Facepalms and round-eyed staring continue unabated. "How do you even stand channeling that much though facsimiles?" - offers lady la Valliere dazedly. Huh.

It takes a bit for the astonishment to wear off, but once it does, everyone pokes around the newly made fountain. I think everyone likes it. Given it's subterranean water and it's running, it should not freeze easily. Not quite volcanic springs, though. It's just liquid, not hot. I think we're done here. They can plant shrubbery around it later, I'm not going to do absolutely everything for them. I'm pondering the merits of taking my harem out for a walk, given that la Vallieres offered and father accepted to stay overnight when I'm waylaid by a curious appeal.

"I... believe I owe you apologies, lady Gillespie." - Louise stammers. She's agitated. I wonder what it's all about. That fellow?

"Why?" - is my rather blunt reply. I am genuinely unsure why she would think so. Gratitude, yes, that much is understandable, but apologies? What does she think she did?

"...Please do not think ill of me for that, lady Gillespie, but... I happen to have a certain gift... a skill of vision, you might say." - she begins softly - "You might have heard about me drawing portraits of people. Well, when I do that, my gift permits me to paint them as they truly are, not as they appear like. Sometimes, those portraits come out beautiful. Sometimes, the truths are repulsive. Sometimes, even unremarkable. But... For the first time in my life, a portrait came out... eldritch. Terrifying. Otherworldly. And it was yours."

She pauses, collects her thoughts then continues - "I have drawn it in the last days of summer, as we were all waiting at the Academy for the studies to begin. I... Well... I hid what I have wrought upon the canvas and have never dared to paint another living being again for fear of... of..."

She is getting considerably nervous and agitated. I need to calm her down a little.

"Perhaps you can simply show me what had unnerved you so?" - I suggest, and she gulps, but nods timidly, motioning me to follow as she leads me deeper into the house, towards what I suspect are her private rooms.

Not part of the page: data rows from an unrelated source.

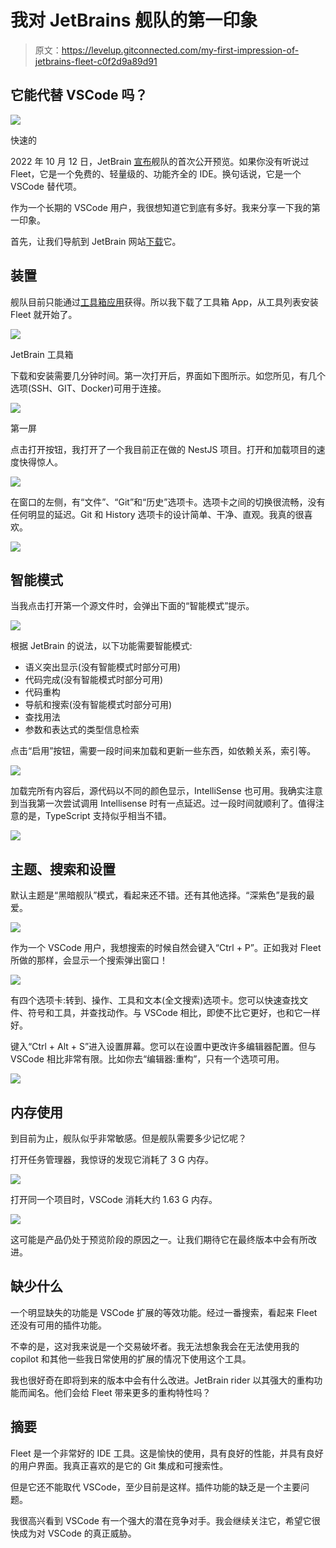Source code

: # 我对 JetBrains 舰队的第一印象

> 原文：<https://levelup.gitconnected.com/my-first-impression-of-jetbrains-fleet-c0f2d9a89d91>

## 它能代替 VSCode 吗？

![](img/a41248ece7d8b0b6249a241461a0d209.png)

快速的

2022 年 10 月 12 日，JetBrain [宣布](https://blog.jetbrains.com/fleet/2022/10/introducing-the-fleet-public-preview/)舰队的首次公开预览。如果你没有听说过 Fleet，它是一个免费的、轻量级的、功能齐全的 IDE。换句话说，它是一个 VSCode 替代项。

作为一个长期的 VSCode 用户，我很想知道它到底有多好。我来分享一下我的第一印象。

首先，让我们导航到 JetBrain 网站[下载](https://www.jetbrains.com/fleet/download/)它。

## 装置

舰队目前只能通过[工具箱应用](https://www.jetbrains.com/toolbox-app/)获得。所以我下载了工具箱 App，从工具列表安装 Fleet 就开始了。

![](img/6f2aedd80d29749a96b65beb75d81d7f.png)

JetBrain 工具箱

下载和安装需要几分钟时间。第一次打开后，界面如下图所示。如您所见，有几个选项(SSH、GIT、Docker)可用于连接。

![](img/0212be60c796aae43c268447a8d6e6f9.png)

第一屏

点击打开按钮，我打开了一个我目前正在做的 NestJS 项目。打开和加载项目的速度快得惊人。

![](img/25369e04ba4e2a4706bbe0d6051fd51c.png)

在窗口的左侧，有“文件”、“Git”和“历史”选项卡。选项卡之间的切换很流畅，没有任何明显的延迟。Git 和 History 选项卡的设计简单、干净、直观。我真的很喜欢。

![](img/25b9f4cdf952bd6b2a569e67a5c5f254.png)

## 智能模式

当我点击打开第一个源文件时，会弹出下面的“智能模式”提示。

![](img/8a545c1e14ba1ec6255da5dcfc86e0aa.png)

根据 JetBrain 的说法，以下功能需要智能模式:

*   语义突出显示(没有智能模式时部分可用)
*   代码完成(没有智能模式时部分可用)
*   代码重构
*   导航和搜索(没有智能模式时部分可用)
*   查找用法
*   参数和表达式的类型信息检索

点击“启用”按钮，需要一段时间来加载和更新一些东西，如依赖关系，索引等。

![](img/1fc536d56a3c87c82bb8e3665fc40b15.png)

加载完所有内容后，源代码以不同的颜色显示，IntelliSense 也可用。我确实注意到当我第一次尝试调用 Intellisense 时有一点延迟。过一段时间就顺利了。值得注意的是，TypeScript 支持似乎相当不错。

![](img/d92bae94a91ec11ab7b3494b52af2b48.png)

## 主题、搜索和设置

默认主题是“黑暗舰队”模式，看起来还不错。还有其他选择。“深紫色”是我的最爱。

![](img/793a0d92746af0923ce62c4fb49f427d.png)

作为一个 VSCode 用户，我想搜索的时候自然会键入“Ctrl + P”。正如我对 Fleet 所做的那样，会显示一个搜索弹出窗口！

![](img/d018c8b68fbe844d8286efde9109a088.png)

有四个选项卡:转到、操作、工具和文本(全文搜索)选项卡。您可以快速查找文件、符号和工具，并查找动作。与 VSCode 相比，即使不比它更好，也和它一样好。

键入“Ctrl + Alt + S”进入设置屏幕。您可以在设置中更改许多编辑器配置。但与 VSCode 相比非常有限。比如你去“编辑器:重构”，只有一个选项可用。

![](img/f0eded77fb2962f333f8a59f0dc6c2c3.png)

## 内存使用

到目前为止，舰队似乎非常敏感。但是舰队需要多少记忆呢？

打开任务管理器，我惊讶的发现它消耗了 3 G 内存。

![](img/9b1895fe36c47c23c427e3c4643079a7.png)

打开同一个项目时，VSCode 消耗大约 1.63 G 内存。

![](img/768596f5238d24a88d8550c1a2497714.png)

这可能是产品仍处于预览阶段的原因之一。让我们期待它在最终版本中会有所改进。

## 缺少什么

一个明显缺失的功能是 VSCode 扩展的等效功能。经过一番搜索，看起来 Fleet 还没有可用的插件功能。

不幸的是，这对我来说是一个交易破坏者。我无法想象我会在无法使用我的 copilot 和其他一些我日常使用的扩展的情况下使用这个工具。

我也很好奇在即将到来的版本中会有什么改进。JetBrain rider 以其强大的重构功能而闻名。他们会给 Fleet 带来更多的重构特性吗？

## 摘要

Fleet 是一个非常好的 IDE 工具。这是愉快的使用，具有良好的性能，并具有良好的用户界面。我真正喜欢的是它的 Git 集成和可搜索性。

但是它还不能取代 VSCode，至少目前是这样。插件功能的缺乏是一个主要问题。

我很高兴看到 VSCode 有一个强大的潜在竞争对手。我会继续关注它，希望它很快成为对 VSCode 的真正威胁。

She brings me to her sitting room and then disappears further in. It takes a while and some rummaging, but then she comes back with a canvas on a frame, covered with the linen. Squeezing her eyes shut, she removes the linen and turns the portrait around, showing it to me. Remarkable likeliness. Of course, it also looks singularly creepy because it's a superposition of TWO faces, one of which is the one I consider current and one which I wore in my past life. And both of them are then superimposed over a star that... wriggles, regardless of the fact it's just an ordinary oil painting. "Ah. I see what made you unnerved now." - I agree slowly - "To explain why you saw me like this... this is the consequence of being very highly defiled. I did not just peer beyond the edge, I have subsumed a LOT from out there. Up to and including, a full collection of memories from someone who lived in an utterly different world."

She lets out a small sigh - "And this is why I owe you apologies, lady Gillespie. Even though I have never shown this picture to anyone but you, I have become wary of you back then, and I am afraid my new attitude had not gone unnoticed or uncommented. I believe I deflected with generic assertions that you seem to give mysterious and eldritch airs, but looking back on how it was taken, I feel like more than a few persons had taken my incautious admissions as a sign there is something... wrong about you."

I shrug. "Don't think you're the only one who arrived to the same conclusions." - I toss back at her - "Why, I've been told by my entire harem that I tend to be a little creepy when I'm talking to people I don't know or care much for. Given my usual level of care for a majority of Academy students was 'so you exist, jolly good for you, bubba', well... I would hardly attribute the entirety of attitudes towards me to your artwork. A drop in the bucket, that's all that it was."

Aaand she promptly pinks up heavily at the word harem. Honestly, she should find herself a girlfriend once she's back to Academy. Maybe I should introduce students to the wonderful concept of lesbian until graduation?